Saturday 3 March 2012

We're still in denial about debt

Financial debt

Financial debt - personal, corporate and national - has been much in the news recently. We're beginning to recognise the glaringly obvious: that we can't continue to live beyond our means. Debts have to be repaid sooner or later and this is usually painful.

As a nation we are struggling to put in place austerity measures which will bring the debt mountain down while still protecting the poorest and most vulnerable. So far we seem to be failing on both counts, in that our national debt is still increasing, while it is the poor, the young and the vulnerable who are being worst hit by the cuts.

The cost of addressing this debt is counted in redundancies, unemployment, longer working lives and reduced pensions. It's painful, and is likely to last years.

But this is only the financial debt - the one kind of debt we are waking up to and daring to address. There are other, much greater debts, not even spoken of or considered, and which will demand a much more savage repayment.

Debt to the third world

We in the Western world continue to live our affluent lives on the backs of exploited labour and plundered resources, which we take without proper recompense from the third world. This is a debt to the majority of the world's population, kept in poverty in order to maintain the minority in comfort - so we can pamper our pets, worry about losing weight, and have shiny cars to wash. ['The West' - the North American, European and Australasian continents plus Japan - amounts to about 22% of the world’s population.]

The cost of addressing this debt would be much greater costs for many goods, and a consequent significant decrease in the living standards in the West over the decades to come. No - let's not even think about that!

But do we think this can continue forever without some pay-back? Civil unrest, mass migration, wars and the fall of western powers are all likely.

Debt of natural resources

But there is a yet greater debt! It arises from the profligate use of the world's natural resources. We use up millions of years of coal and oil in a few decades; we take iron, other raw materials and precious natural minerals as if there is no tomorrow.

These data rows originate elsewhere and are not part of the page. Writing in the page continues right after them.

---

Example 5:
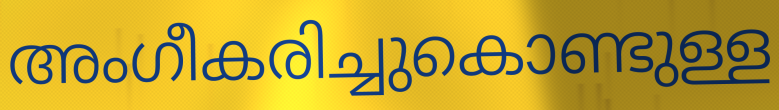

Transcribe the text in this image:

അംഗീകരിച്ചുകൊണ്ടുള്ള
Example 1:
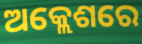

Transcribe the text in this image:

ଅକ୍ଲେଶରେ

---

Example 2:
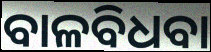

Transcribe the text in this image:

ବାଳବିଧବା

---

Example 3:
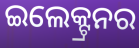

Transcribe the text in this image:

ଇଲେକ୍ଟ୍ରନର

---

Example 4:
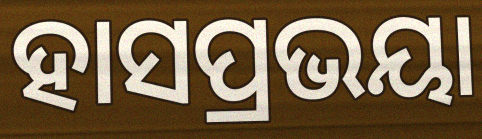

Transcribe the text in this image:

ହାସପ୍ରଭୟା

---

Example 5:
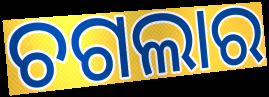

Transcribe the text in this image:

ଚଗଲାର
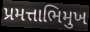
પ્રમત્તાભિમુખ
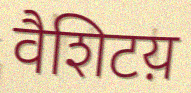
वैशिटय़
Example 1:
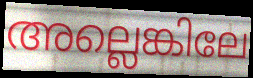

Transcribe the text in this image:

അല്ലെങ്കിലേ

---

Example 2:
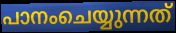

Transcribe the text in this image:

പാനംചെയ്യുന്നത്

And in so doing we rape the planet, change the climate, melt the ice caps - and make it increasingly likely that there will be no tomorrow for our children and our grandchildren.

The cost of this debt is weighed in the survival of the human race in any form that we would recognise today, quite probably within the space of hundreds of years.

The debt of sin

Finally we enter the realm of debt where the cost is not just a matter of belt-tightening or redundancies, nor even significant changes in lifestyle, but is a matter of personal life and death.

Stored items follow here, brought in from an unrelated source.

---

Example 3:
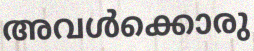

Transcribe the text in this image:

അവൾക്കൊരു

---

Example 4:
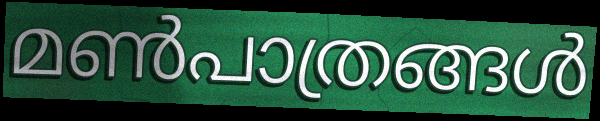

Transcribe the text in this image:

മൺപാത്രങ്ങൾ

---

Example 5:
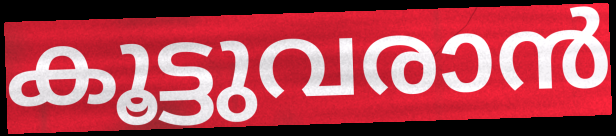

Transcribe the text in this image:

All the above comes under the heading of sin. And for this there is no repayment possible other than falling on our knees in humble repentance and seeking God's undeserved forgiveness.

Don't assume this is a small matter - the cost to Jesus was death, and to us is choosing whether to acknowledge Jesus as Lord. And this decision has consequences not just for tens or hundreds of years, but for all of our eternity.


Like the financial debts, none of these other debts are going to go away; they only get worse while we pretend we're fine. The question is: are we going to continue to turn a blind eye until it is too late and we reap the consequences of our actions? Or are we going to begin right now?